There is in Stupor a certain tendency on overdubbing in majestic or baroque creativity. The sound appears physic and polyphonic, with an electronic or post-punk basis. Everything is chaotic, but at the same time, much space is dedicated to your smoothed e theatrical voice and its so many arlequinesque faces. I believe there are unexpected inspirations for your multidisciplined and polymorphic world in your creative mind, where an obscure side doesn’t miss; can you talk about the starting point and the development of your sonic creations?

The starting point is the music that hammers my brain for days on end and doesn’t even let me sleep, like an obsession. So all I can do is bring them to life. And when I do it, I feel like I get a breath of fresh air. So many inspirations that I wouldn’t know where to start and where to end. Not only borrowed from different genres of music but also from different arts. I feel like a witch with her cauldron and many ingredients with which to experiment and create magic potions that are always different and bizarre. Often I can hear all the various overlapping tracks in my head so I get them down in no time. Then I start working on the sound, the effect, the nuances. But the bulk of the composition happens in a few hours or even minutes.

Besides the chaos, there is an air hole on melodies many times, with elastic and original craftsmanship, like Go Back or the more atonal dirge Giù Dal Cielo. Your multifaced music is enriched by different aspects, where the sound seems a continuous dilatation of a rubber sheet where is written a straight composition, and everything conventional is pushed over its equilibrium. In sight of elements in opposition, How do you recounter about the relative balance?

I really don’t know, it just comes naturally. I just want to create a fresh, new sound, and if you want to do that, you have to break the “conventional” and put several different elements together. I call it experimentation.

A certain sonic naiveté – in other words, the cited unconventionality – makes me think there should be a certain proper “punk” creativity in these magmatic sounds, in particular taking the moves from free jazz or lo-fi poetries. What is your relationship with the “punk spectrum”?

My relationship with the “punk spectrum”? Absolutely I think I have a strong punk soul, my music does. In me there is always an instinct to overthrow, overturn, revolution, shake…
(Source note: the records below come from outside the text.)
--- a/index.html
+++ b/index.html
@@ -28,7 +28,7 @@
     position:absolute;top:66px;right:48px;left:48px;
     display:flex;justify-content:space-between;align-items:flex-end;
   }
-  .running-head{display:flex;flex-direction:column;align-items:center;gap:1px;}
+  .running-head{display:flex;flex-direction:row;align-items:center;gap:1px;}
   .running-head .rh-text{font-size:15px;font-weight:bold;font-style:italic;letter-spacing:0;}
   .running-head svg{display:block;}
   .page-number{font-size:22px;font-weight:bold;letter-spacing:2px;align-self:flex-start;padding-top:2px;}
Let’s talk about your origins. Can you talk about your relationship with the city in Southern Italy Taranto and your activity as a musician there? What were bands or projects related to you?
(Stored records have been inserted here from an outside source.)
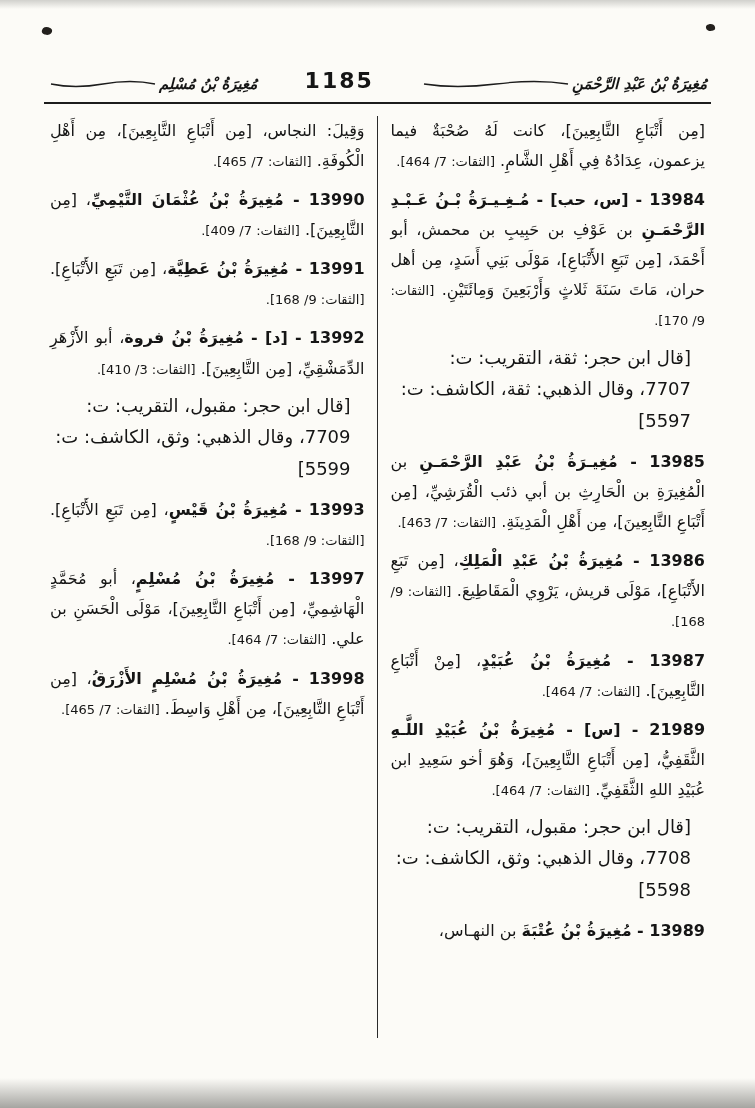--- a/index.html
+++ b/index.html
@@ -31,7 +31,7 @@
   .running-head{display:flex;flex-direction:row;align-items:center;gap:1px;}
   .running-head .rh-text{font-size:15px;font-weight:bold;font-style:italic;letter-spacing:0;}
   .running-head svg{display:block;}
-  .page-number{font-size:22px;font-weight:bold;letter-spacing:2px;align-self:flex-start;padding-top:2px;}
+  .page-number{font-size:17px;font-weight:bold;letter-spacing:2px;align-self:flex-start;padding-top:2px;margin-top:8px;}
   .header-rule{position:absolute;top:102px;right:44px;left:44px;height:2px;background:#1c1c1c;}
Taranto is the city with the most toxic air in Europe, it is a city that has been mistreated, trampled on by the Italian state, which, among other things, has been accused by the European court of violating human rights, and despite this evidence and all our efforts to protest and obtain justice, the situation remains the same. For this reason it has always been a strange city, very punk, or even cyberpunk. Just if you look at the industry that pollutes its air, it seems like being in the film Blade Runner. Since I was a child I have frequented the clubs where there was the coolest music and I was also influenced by the groups that existed at the time and with whom I often became friends. One of these was the legendary Veronika Voss. I started composing as a child and already had my own band whenI was thirteen. It’s a city with a lot of energy and originality but also a lot of ignorance and backwardness. If you have any ambition at all, it’s quickly cramped and so I had to leave.

Bebawinigi

Bebawinigi, photo by Livio Morabito.

At the end can you talk about your news like concerts or the next record?

First of all, I would like to try to take this record on the road by doing as many live shows as possible. On the creative side, I’m writing my third record, I’m working on more video clips, on a theatre show, on two soundtracks and… another very cool super top-secret thing! Finally, my next goal is to write music for the world of video games. I hope to achieve that soon!